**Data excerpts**

---+---

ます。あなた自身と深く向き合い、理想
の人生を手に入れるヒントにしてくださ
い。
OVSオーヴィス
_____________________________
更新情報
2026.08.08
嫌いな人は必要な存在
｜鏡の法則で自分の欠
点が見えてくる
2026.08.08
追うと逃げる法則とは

---+---

**Exercise goal**
Quote the text of every entry above word for word, with each line break kept in its place.

**Solution to the exercise**
ます。あなた自身と深く向き合い、理想
の人生を手に入れるヒントにしてくださ
い。
OVSオーヴィス
_____________________________
更新情報
2026.08.08
嫌いな人は必要な存在
｜鏡の法則で自分の欠
点が見えてくる
2026.08.08
追うと逃げる法則とは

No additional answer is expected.